"La maison vide" est archi comble. Pleine de gens, d'événements (souvent dramatiques), de souvenirs, d'âmes errantes, de descendants, de meubles, de traces, de preuves.
"La maison vide" offre une chronique familiale pendant la première moitié du XXème siècle et à travers le portrait de trois femmes, mères et filles, aïeules de l'auteur, si j'ai bien compris.
Dans un style zolien très descriptif, très détaillé et à mon goût trop souvent bavard, Laurent Mauvignier dresse une fresque de la soumission domestique des femmes à la société patriarcale provinciale et bourgeoise, détentrice du foncier.
Les femmes apparaissent ici dans un réalisme dénué de tout romantisme ; les nombreuses allusions aux Rougon-Macquart me font penser que l'auteur cherche à se hisser au même niveau littéraire mais pour moi, il reste encore bien du chemin quoique le style soit maîtrisé et traversé de belles fulgurances. La dimension dramatique enfle au fil des pages, écrin de destins contrariés, décor d'une émancipation féminine nuancée de désillusions.

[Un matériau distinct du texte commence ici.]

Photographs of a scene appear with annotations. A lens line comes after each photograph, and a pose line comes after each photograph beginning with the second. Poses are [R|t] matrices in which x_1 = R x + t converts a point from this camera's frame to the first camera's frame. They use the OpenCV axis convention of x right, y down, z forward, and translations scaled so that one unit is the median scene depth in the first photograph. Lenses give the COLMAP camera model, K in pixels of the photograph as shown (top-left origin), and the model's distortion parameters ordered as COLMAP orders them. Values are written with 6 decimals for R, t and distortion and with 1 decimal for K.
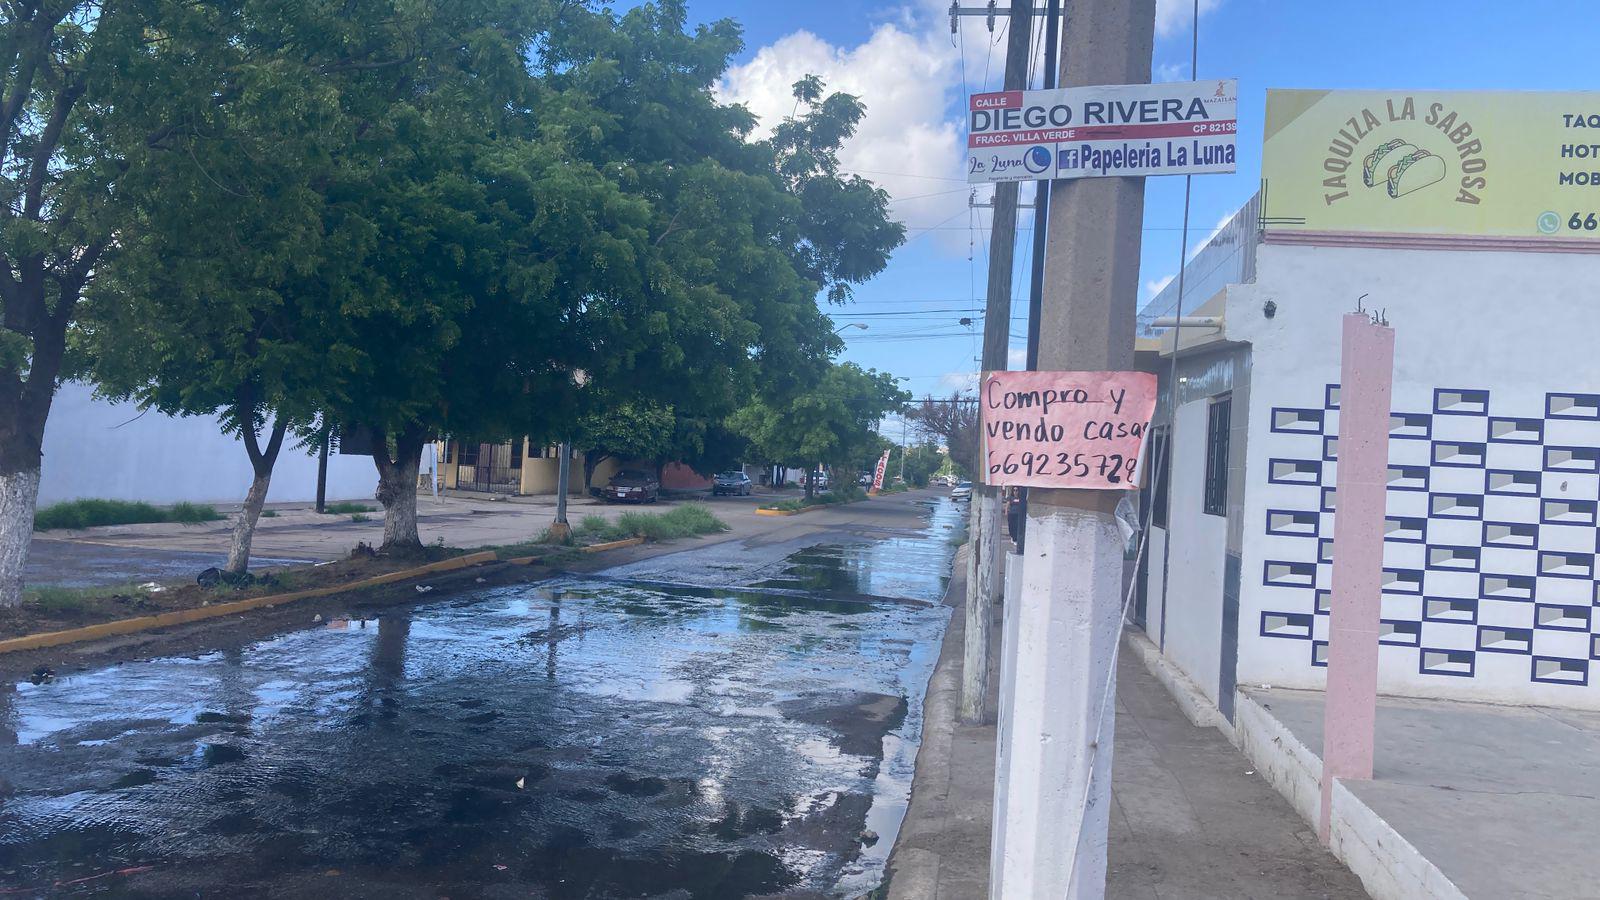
lens RADIAL K [[1316.4, 0, 800.0], [0, 1316.4, 450.0], [0, 0, 1]] dist [0.022002, -0.014133]
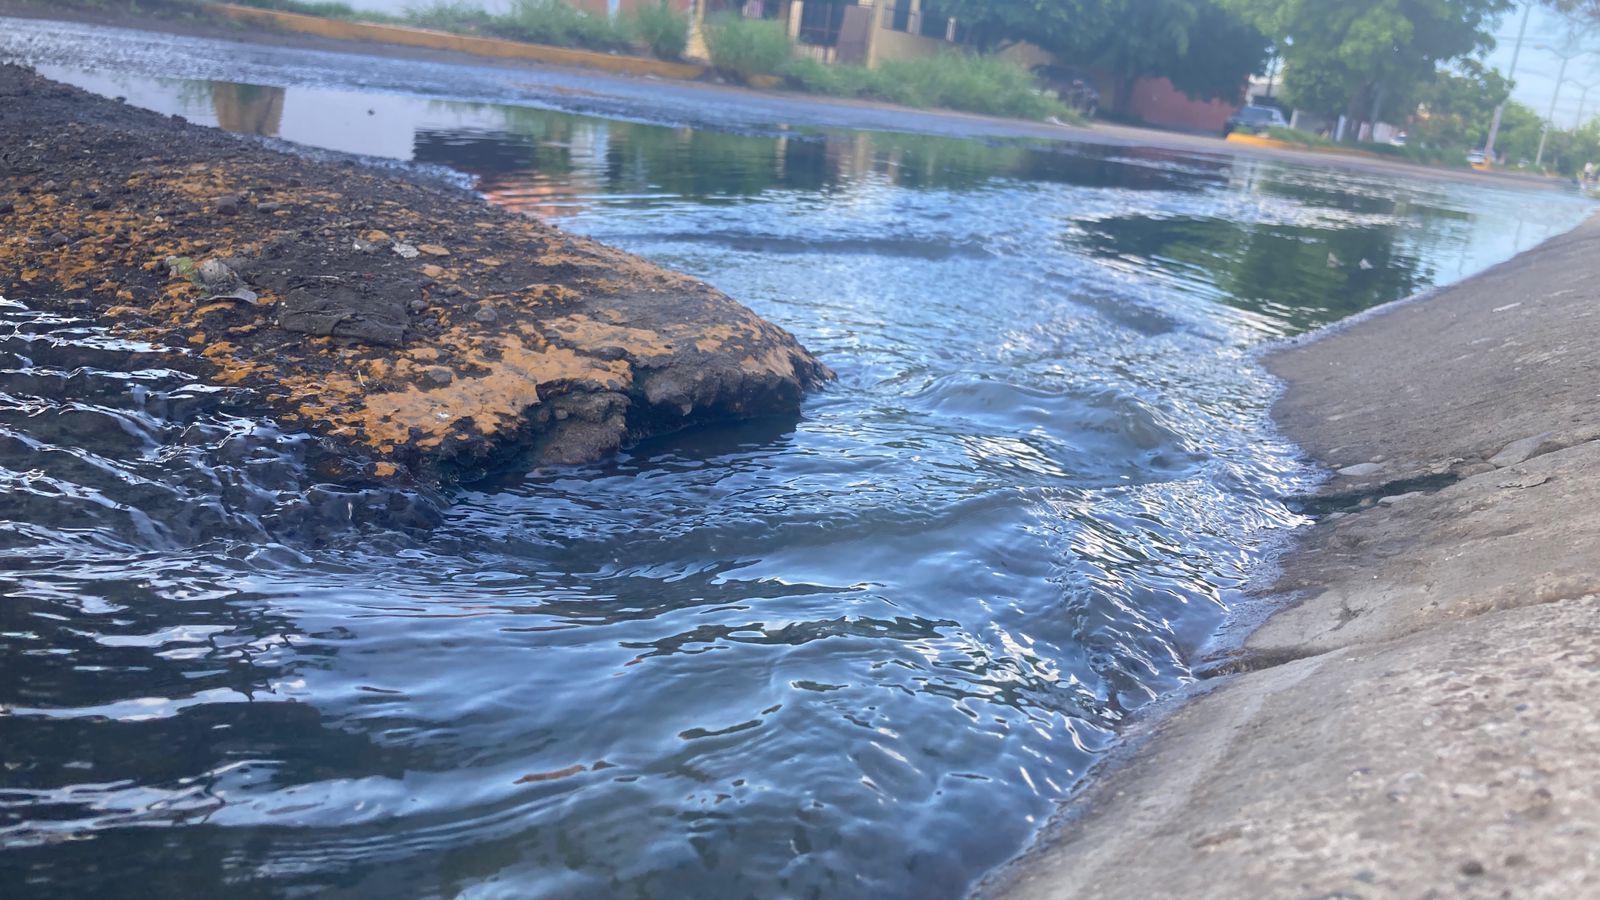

Le roman est un gros pavé dont la narration se partage grosso modo entre les deux conflits mondiaux. Si j'ai pris plaisir à ma lecture, je me suis aussi bien souvent ennuyée car le style de Laurent Mauvignier souffre de redondances et de répétitions lexicales qui donnent l'impression de relire certaines phrases.
Enfin, je crois que je fais réellement une overdose de récits de la vie quotidienne en temps de guerre. Que reste-t-il encore à écrire sur les femmes aux champs en 14-18 et sur l'Occupation nazie vingt ans plus tard ? Passe encore à la limite pour la Première Guerre mondiale mais je sature complètement concernant la Seconde. "La maison vide" ne m'a rien appris de plus sur cette période et sur ses multiples et terribles impacts sur la population française. J'ai au contraire eu l'impression de relire une fois de plus une histoire mille fois rapportée.
Au final, une découverte intéressante mais pas inoubliable ; et même si j'ai veillé à ne pas me laisser trop influencer par mon récent coup de coeur pour "Kolkhoze" d'Emmanuel Carrère - l'autre finaliste du Goncourt général 2025 -, je dois dire que pour moi "La maison vide" ne supporte pas la comparaison avec cet autre témoignage biographique et familial qui m'a davantage touchée au coeur.